§ **Exercise aim**
Copy the text lines of every item below word for word, leaving out the pictures.

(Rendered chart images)
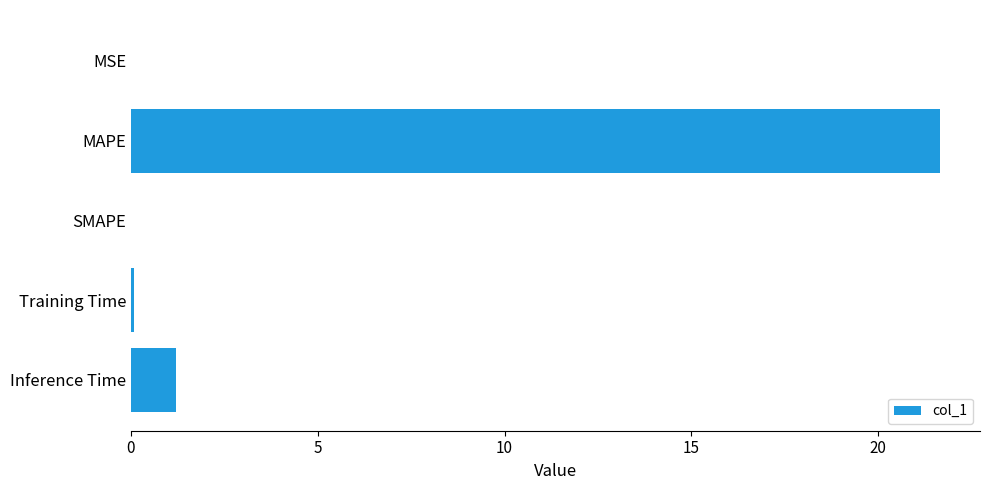

True or false: the data shows 1.2 at Inference Time.

True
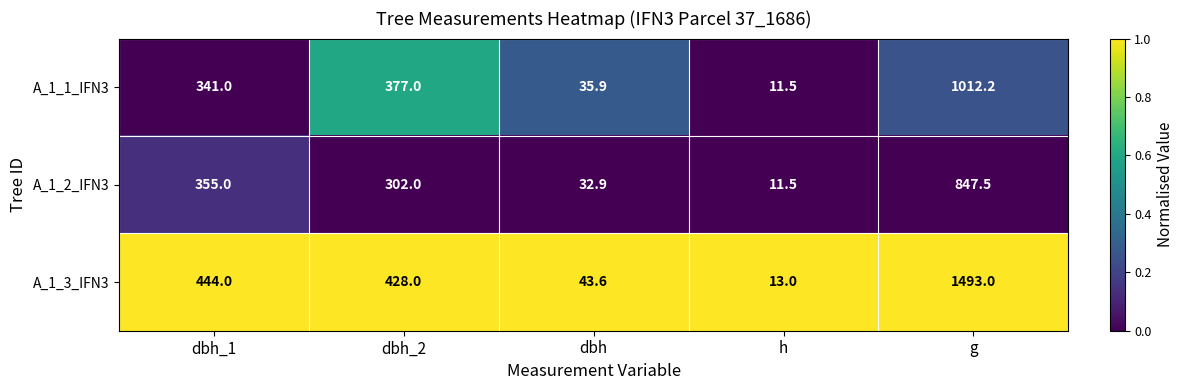

What is the difference between the maximum and minimum values in the A_1_2_IFN3 series?

836.0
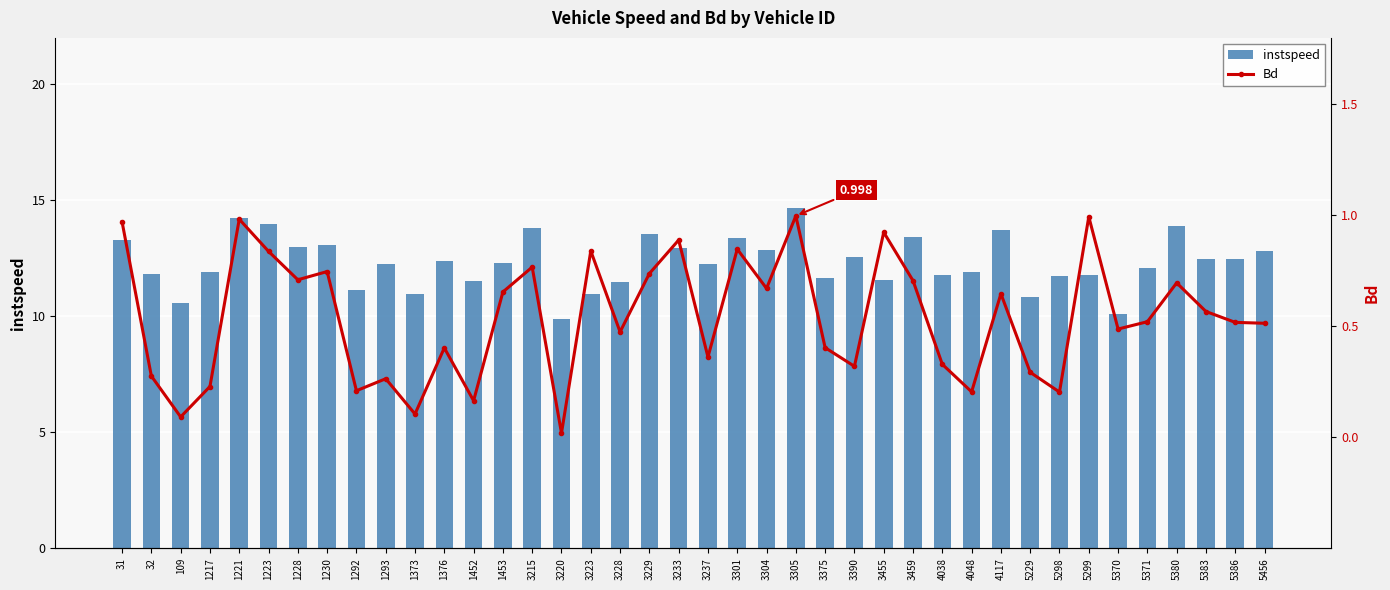

Which series has the largest range (max minus min)?

instspeed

§ **Answer box**
True or false: the data shows 1.2 at Inference Time.

True

What is the difference between the maximum and minimum values in the A_1_2_IFN3 series?

836.0

Which series has the largest range (max minus min)?

instspeed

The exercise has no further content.